Especialistas comentam percurso de estudo e reflexão que faz de Joseph Ratzinger uma referência central do pensamento católico nas últimas décadas
Bento XVI é uma das maiores referências do pensamento católico nas últimas décadas e a sua obra tem contribuído para a renovação da teologia, em diálogo com a cultura actual.
A convicção é manifestada por quatro especialistas que escrevem no dossier especial que a Agência ECCLESIA apresenta esta semana, a respeito da figura do Papa que irá visita o nosso país em Maio próximo.
Para João Duque, secretário da Comissão Episcopal para a Doutrina da Fé e Ecumenismo, é possível encontrar no percurso teológico de Joseph Ratzinger, hoje Bento XVI, “um dos maiores e mais equilibrados contributos para a renovação teológica na cultura actual”.

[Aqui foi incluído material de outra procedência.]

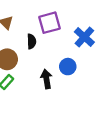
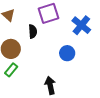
black arrow: (46, 79) -> (50, 85), moved

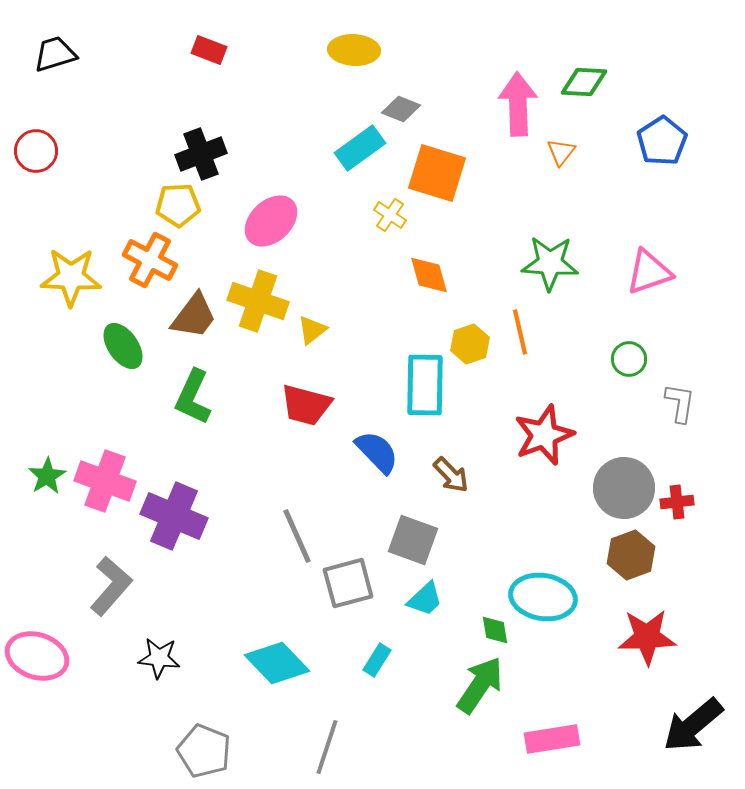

O professor de teologia diz que a figura de Bento XVI tem de ser lida numa linha de continuidade, desde o entusiasmo gerado pelo espírito do Concílio Vaticano II ao cepticismo em relação a determinados modos de aplicação e recepção desse Concílio.
“Sempre que a relação entre verdade da fé cristã e história humana foi interpretada como relativização dessa verdade, que passa a ser construída, em cada circunstância histórica, a partir dos dados do mundo, como se não tivesse uma tradição própria ou como se essa tradição fosse falsa – sempre que uma corrente teológica ou uma tendência pastoral, até mesmo litúrgica, enveredou por essa perspectiva de ruptura, Ratzinger teve dificuldade em aceitar os ímpetos da nova teologia”, explica João Duque.
José Eduardo Borges de Pinho, professor de Teologia na UCP, considera que “na vida, na teologia e na intervenção eclesial” de Bento XVI “o ecumenismo constitui, como uma das consequências essenciais do Vaticano II, uma dimensão imprescindível da vivência e da reflexão teológica católicas”.
O teólogo português observa que o Papa assume um “posicionamento crítico” face a um ecumenismo “superficial” que, “subalternando e não enfrentando até ao fim a questão da verdade, não consegue atingir a unidade propriamente dita”.
O biblista Joaquim Carreira das Neves lembra, por seu lado, que o teólogo Joseph Ratzinger aborda o Judaísmo em todos os trabalhos teológicos que recorrem às Escrituras Hebraicas (Antigo Testamento-AT), sublinhando que “não há qualquer abordagem de teologia cristã que não pressuponha um exame analéptico ao AT”.
O exegeta franciscano recorda que “o filósofo, o teólogo e o pastor-papa J. Ratzinger visitou Auschwitz e Israel, foi orar a sinagogas de judeus. Interrogou Deus sobre o Holocausto, dialogou e orou com rabis nas sinagogas. Determinou como acção primária no seu pontificado o ecumenismo”.
O Papa tem atrás de si um passado de dedicação indesmentível a um programa eclesial e teológico próprio, que o distingue entre os pensadores da Igreja e da própria Europa, onde nasceu e sempre viveu.
João Caetano, Presidente do Centro Académico de Democracia Cristã (CADC), em Coimbra, destaca que foi como filósofo político e teólogo filosófico que Joseph Ratzinger, no período anterior à sua eleição como Papa, reflectiu sobre os conceitos políticos mais importantes do mundo ocidental: democracia, liberdade, governo e Estado, entre outros.
Para este responsável, Bento XVI “vê a democracia como a forma mais adequada de organizar a política, mas assinala-lhe contradições e limitações graves no tempo presente, provocadas pela falta de conhecimento e observação, pelos agentes políticos, de fundamentos morais sólidos, que ele identifica como os valores absolutos do cristianismo”.